*EXTRAIT PRÉSENTÉ*:
-- -- --

Pour Egan, les fonctions politiques étaient un moyen de promouvoir le bien-être de l’ensemble de la vallée de l’Outaouais et des commerçants de bois en particulier. En 1841, il avait été l’un des partisans de l’élection de Charles Dewey Day*, tory et ancien avocat de plusieurs barons du bois, devenu député de la circonscription d’Ottawa, située dans le Bas-Canada. Six ans plus tard, Egan devait dire de Day qu’il était le « seul homme attaché au gouvernement en qui [il avait] un minimum de confiance ». Après que Denis-Benjamin Papineau eut pris sa retraite, Egan se présenta aux élections générales de 1847–1848 dans la circonscription d’Ottawa et remporta la victoire ; il n’était « engagé envers aucun parti », mais avait des affinités profondes avec les réformistes. Réélu sans opposition à l’Assemblée législative en 1851, il fut élu trois ans plus tard dans la nouvelle circonscription de Pontiac. Il conserva tranquillement son siège jusqu’à sa mort, grâce à sa grande popularité et au fait qu’il avait des concessions forestières dans la plupart des terres inhabitées des cantons d’Onslow, de Bristol et de Clarendon et qu’il possédait de vastes terres dans ces mêmes cantons.

-- -- --

*LISTE DES LIGNES*:
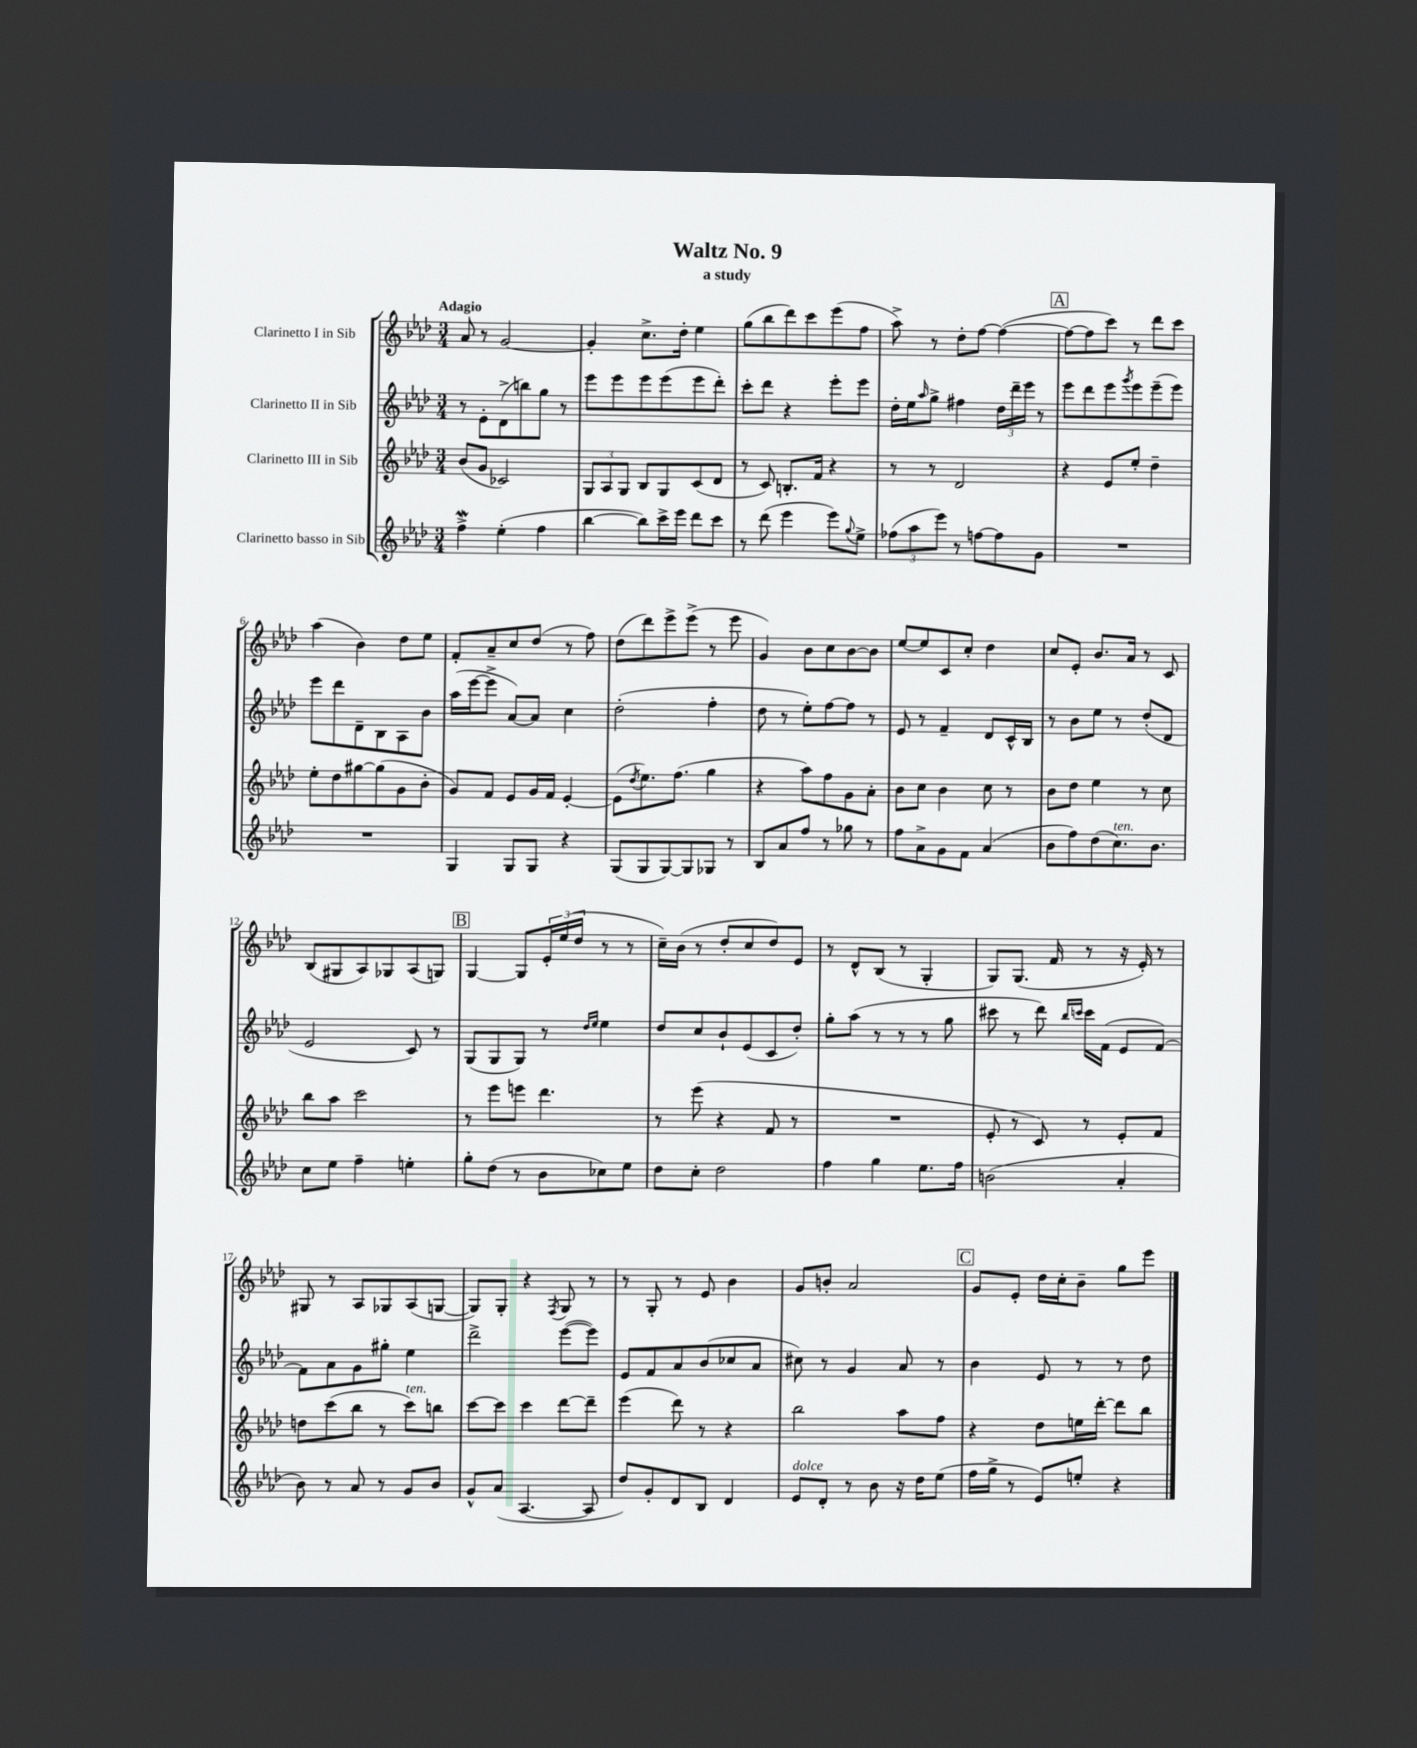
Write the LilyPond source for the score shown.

\header { title = "Waltz No. 9" subtitle = "a study" }
<<
\new StaffGroup <<
\new Staff = "s0" \with { instrumentName = "Clarinetto I in Sib" } {
    \clef treble \key aes \major \numericTimeSignature \time 3/4 \tempo "Adagio"
    aes'8 r8 g'2~ |
    g'4-. c''8.-> des''16-. ees''4 |
    g''8( bes''8 des'''8) c'''8 ees'''8( f''8 |
    aes''8->) r8 des''8-. f''8~ f''4~( |
    \mark \markup { \box "A" } f''8~ f''8 c'''8) r8 des'''8 c'''8 |
    aes''4( bes'4) des''8 ees''8 |
    f'8-. aes'8-- c''8 des''8( r8 f''8) |
    des''8( des'''8) ees'''8-> ees'''8->( r8 ees'''8 |
    g'4) bes'8 c''8 bes'8~ bes'8 |
    ees''8~ ees''8 c'8 c''8-. des''4 |
    c''8 ees'8-. bes'8. aes'16 r8 c'8 |
    bes8( gis8 aes8) ges8 aes8( g8) |
    \mark \markup { \box "B" } g4~ g8 \tuplet 3/2 { ees'16-. ees''16( des''16 } r8 r8 |
    c''16--) bes'16( r8 des''8-. c''8 des''8) ees'8 |
    r8 des'8-^ bes8( r8 g4-. |
    g8) g8.( f'16 r8 r16 ees'16-.) r8 |
    gis8 r8 aes8 ges8 aes8( g8~ |
    g8) g8-. r4 \acciaccatura { f8 } g8 r8 |
    r8 g8-. r8 ees'8 bes'4 |
    g'8 b'8-. aes'2 |
    \mark \markup { \box "C" } g'8 ees'8-. des''16 c''16-. bes'8-- g''8 ees'''8 \bar "|." |
}
\new Staff = "s1" \with { instrumentName = "Clarinetto II in Sib" } {
    \clef treble \key aes \major \numericTimeSignature \time 3/4
    r8 ees'8-. des'8->( b''8) g''8 r8 |
    ees'''8 ees'''8 ees'''8 ees'''8( ees'''8 des'''8-.) |
    c'''8-. des'''8 r4 ees'''8-. ees'''8 |
    des''16-. ees''16 \grace { aes''16 } g''8-> fis''4 \tuplet 3/2 { des''16 des'''16-- ees'''16 } r8 |
    \mark \markup { \box "A" } ees'''8 des'''8 ees'''8 \acciaccatura { g'''8 } ees'''8 ees'''8--( ees'''8) |
    ees'''8 des'''8 des'8-- bes8 aes8 bes'8 |
    aes''16( ees'''16~ ees'''8-> aes'8~) aes'8 c''4 |
    des''2-.( f''4-. |
    des''8 r8 ees''8-.) f''8~ f''8 r8 |
    ees'8 r8 f'4-- des'8 c'16-^ bes16 |
    r8 bes'8 ees''8 r8 des''8-.( des'8 |
    ees'2 c'8) r8 |
    \mark \markup { \box "B" } g8( g8 g8) r8 \grace { des''16 ees''16 } ees''4 |
    des''8 c''8 bes'8-! ees'8( c'8 des''8-.) |
    g''8-. aes''8( r8 r8 r8 g''8 |
    cis'''8 r8 des'''8) \grace { bes''16 c'''16 } c'''16 f'16( ees'8 f'8~) |
    f'8 aes'8 g'8 gis''8-. ees''4 |
    des'''2-> ees'''8~( ees'''8) |
    ees'8 f'8 aes'8 bes'8( ces''8 aes'8 |
    cis''8) r8 g'4 aes'8 r8 |
    \mark \markup { \box "C" } bes'4 ees'8 r8 r8 des''8 \bar "|." |
}
\new Staff = "s2" \with { instrumentName = "Clarinetto III in Sib" } {
    \clef treble \key aes \major \numericTimeSignature \time 3/4
    bes'8( g'8 ces'2) |
    \tuplet 3/2 { g8 aes8 g8 } bes8 g8 c'8( des'8 |
    r8 c'8) b8.-. f'16 r4 |
    r8 r8 des'2 |
    \mark \markup { \box "A" } r4 ees'8 ees''8-. des''4-- |
    ees''8-. des''8 gis''8~ gis''8( g'8 bes'8-. |
    g'8) f'8 ees'8 g'16 f'16 ees'4~-. |
    ees'8( \acciaccatura { des''8 } ees''8.) f''8.( g''4 |
    r4 aes''8) f''8 g'8 aes'8-. |
    bes'8 c''8 bes'4 c''8 r8 |
    bes'8 des''8 ees''4 r8 c''8 |
    bes''8 aes''8 c'''2 |
    \mark \markup { \box "B" } r8 ees'''8 e'''8 des'''4. |
    r8 ees'''8( r4 f'8 r8 |
    R2. |
    ees'8-. r8 c'8) r8 ees'8-. f'8 |
    d''8 c'''8( bes''8 r8 c'''8^\markup { \italic "ten." }) b''8 |
    c'''8~ c'''8 c'''4 des'''8~ des'''8-- |
    ees'''4( des'''8) r8 r4 |
    bes''2 aes''8 f''8 |
    \mark \markup { \box "C" } r4 des''8 e''16 des'''16~-. des'''8 bes''8 \bar "|." |
}
\new Staff = "s3" \with { instrumentName = "Clarinetto basso in Sib" } {
    \clef treble \key aes \major \numericTimeSignature \time 3/4
    f''4->\mordent ees''4-.( f''4 |
    bes''4~ bes''8) c'''16-> ees'''16 des'''8 c'''8 |
    r8 des'''8( ees'''4 ees'''8) \appoggiatura { g''8 } ees''8-> |
    \tuplet 3/2 { fes''8( aes''8 ees'''8) } r8 f''8~ f''8 g'8 |
    \mark \markup { \box "A" } R2. |
    R2. |
    g4 g8 g8 r4 |
    g8( g8 g8~) g8 ges8 r8 |
    bes8 aes'8 f''8 r8 ges''8 r8 |
    f''8 aes'8-> g'8 f'8 aes'4( |
    bes'8 f''8) des''8( c''8.^\markup { \italic "ten." }) bes'8. |
    c''8 ees''8 f''4-- e''4-. |
    \mark \markup { \box "B" } g''8-. des''8( r8 bes'8 ces''8) ees''8 |
    des''8 c''8-. des''2 |
    f''4 g''4 ees''8. f''16 |
    b'2( aes'4-. |
    bes'8) r8 aes'8 r8 g'8 bes'8 |
    g'8-^ aes'8( aes4.~ aes8 |
    des''8) g'8-. des'8 bes8 des'4 |
    ees'8^\markup { \italic "dolce" } des'8-. r8 bes'8 r16 des''16 ees''8( |
    \mark \markup { \box "C" } f''16 g''16-> r8 ees'8) e''8-. r4 \bar "|." |
}
>>
>>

-- -- --

*TRAVAIL DEMANDÉ*:
a: D'après l'extrait sur la carrière politique d'Egan, dans quelle nouvelle circonscription Egan fut-il élu trois ans après sa réélection de 1851 ?
b: Poursuivez l'extrait sur la carrière politique d'Egan à la suite de sa dernière phrase.
Les lignes ne jouent aucun rôle dans ce travail.

*RÉPONSES PAR TÂCHE*:
a: Dans la circonscription de Pontiac.

b:
À l’Assemblée, Egan intervint souvent avec beaucoup de « passion » lorsqu’il s’agissait de la vallée de l’Outaouais, négligée, selon lui, par le gouvernement. Au début de 1852, il aida à organiser et à mener une campagne visant à faire réduire de moitié les droits sur le pin rouge, alors fixés à un penny le pied cube. Les droits ayant été réduits en septembre par un arrêté en conseil du gouvernement de la province du Canada, Egan et d’autres furent accusés à l’Assemblée d’avoir « forcé la main » au gouvernement en le menaçant de s’opposer à lui dans l’affaire des réserves du clergé, s’il ne se rendait pas à leurs demandes. En 1853, il usa de son influence auprès de Francis Hincks* afin de persuader le gouvernement d’allouer 50 000 $ pour le creusage d’un petit canal à peu près parallèle au trajet de l’Union Railroad, à la chute du Chat. À cause d’une pénurie de main-d’œuvre et de problèmes d’excavation, ces travaux à haute saveur politique, qu’Egan avait présentés comme des travaux publics malgré les avantages évidents qu’ils offraient pour ses affaires et celles de Wright, furent suspendus en novembre 1857, après des dépenses de près d’un demi-million de dollars.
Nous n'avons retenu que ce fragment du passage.